Brownian motion around a sinusoid.

Prometheus

Member
I wish to model arrivals of people into a healthcare queue. The methods I have studied involve assuming that the arrival rate is constant - but the data clearly show this is not true, it shows a sinusoidal pattern.

I was thinking of fitting a sinusoid to the data (using least squares), then adding a Brownian motion around the sinusoid.

But before going an further down this road, I just wondered if this is a reasonable idea?

BGM

TS Contributor
I have not experience with this before. But modelling by Brownian motion with a sinusoidal drift looks interesting.

Prometheus

Member
I've just started working on this, but it's not going well.

To start with I just want to fit a sinusoid to the data i have, this is what i did:

The dataframe looks like this (15000 observations)
Code:
t y
1 1 2
2 2 3
3 3 9
4 4 2
5 5 7
6 6 2
Then i tried fitting a sinusoid like this:

Code:
res <- nls(y ~ A*sin(omega*t+phi)+C, data=data.frame(t,y), start=list(A=13,phi=0,omega=2*pi/24, C=5))
co <- coef(res)
summary(res)
fit <- function(x, a, b, c, d) {a*sin(b*x+c)+d}
plot(x=t, y=y)
curve(fit(x, a=co["A"], b=co["omega"], c=co["phi"], d=co["C"]), add=TRUE ,lwd=2, col="steelblue")
I've attached the graph. The result is extremely poor, especially the amplitude. I've tried different starting values, and insisting omega is a particular value (as i anticipate a daily frequency - interestingly the model estimates this parameter nearly exactly to what i anticipated anyway).

Any tips?

Dason

What makes you think a sinusoid fit is what you want?

Dason

For reference here is a plot of random exponential variates over time. They all have the same parameter.

View attachment 5499

If it looks like there is a non constant trend then that's entirely spurious. When talking about trend you want to downweight the extremes. If you can remove a few of the extreme values and that completely changes what you think about the "trend" then it probably wasn't very strong anyways.

Prometheus

Member
To start with i'm insisting on it based on knowledge of the system. The data is arrivals to an emergency department which should have a distinctly sinusoidal nature following the diurnal nature of humans. (I also anticipate a weekly frequency, but one thing at a time).
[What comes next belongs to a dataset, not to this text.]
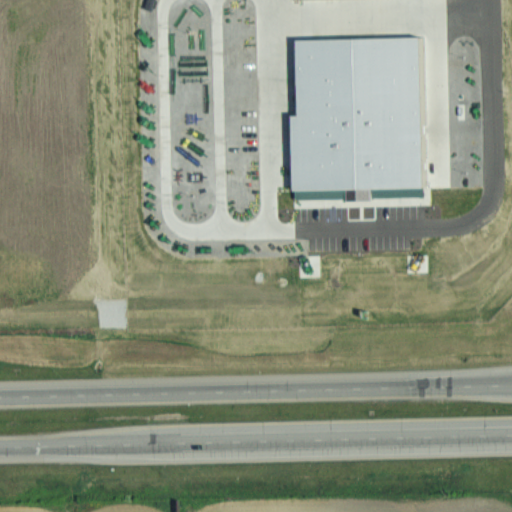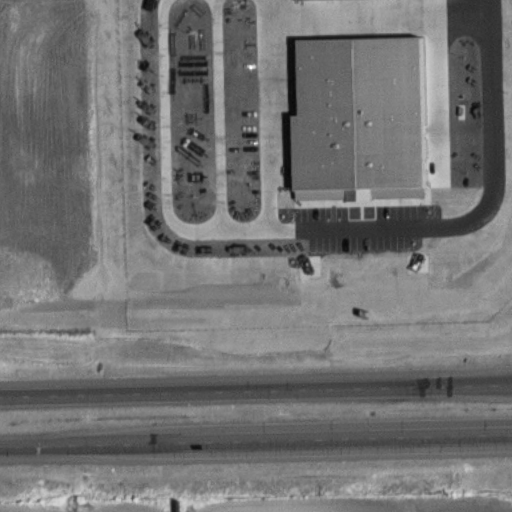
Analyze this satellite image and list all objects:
road: (256, 388)
road: (256, 436)
building: (186, 505)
I know the data looks like a mess, but also based on this graph (of average number of arrivals per hour) i've attached, i thought a sinusoid reasonable.

Last edited:

Dason

And what does t represent in your original graph

Prometheus

Member
t is hour from the first observation. I originally had the dates and times (to the minute) as Posixct objects in R, but i was having problems trying to fit a non-linear model with them, so i created t.

GretaGarbo

Human
To start with i'm insisting on it based on knowledge of the system.
I certainly agree with that! Therefore I suggest that Prometeus search at google scholar for “arrivals emergency department”, (this one is an example), and look how published papers usually model that.
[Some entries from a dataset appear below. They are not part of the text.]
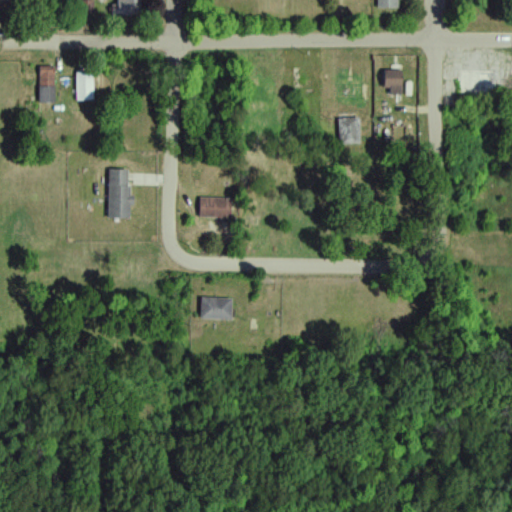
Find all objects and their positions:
building: (5, 0)
building: (386, 4)
building: (125, 7)
road: (256, 40)
building: (391, 82)
building: (46, 84)
building: (84, 86)
building: (479, 87)
building: (348, 90)
road: (174, 130)
building: (348, 130)
road: (437, 131)
building: (118, 194)
building: (214, 207)
road: (304, 269)
building: (215, 308)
A Brownian motion is normally distributed, right? Isn't it more natural to use a discrete distribution that is non-negative like the Poisson distribution or the negative binomial?

If you like the sine-model, then start with that! But isn't it true that a model “A*sin(omega*t+phi)+C” = a + b1*sin(t) + b2*cos(t)? I am to lazy to check if it is true with that equal sign. But if that is correct, then that means that you don't need to run non-linear regression, as it can be expressed by a linear model: y = a + b1*x1 + b2*x2 + eps, where x1 = sin(t) and x2 = cos(t).

But since you like the sine model, why not do the Fourier transform? Check the FFT, fast Fourier transform. (Then you will get several sine and cosine terms that will approximate the true function. In principle the number of terms will go to infinity, but maybe two or three terms will give a good approximation.)

We have discussed “circular data” here several times but I am not sure if that would be helpful in this case.

Also with 15.000 observations it is possible to do “dummy coding” for each of the 24 hours, and even for all week, so that (7*24 -1) = 167 dummy variables (and saving one for the intercept).

There can be other seasonal factors over the year. One explanatory factor is heat waves and the presence of influenza and the air pollution level. So there are a lot of published papers for theese risk factors and “arrivals to emergency departments”.

An other common modelling strategy is to use a GAM (generalised additive model, with the mgcv package in R) for the mean intensity of the arrival rate.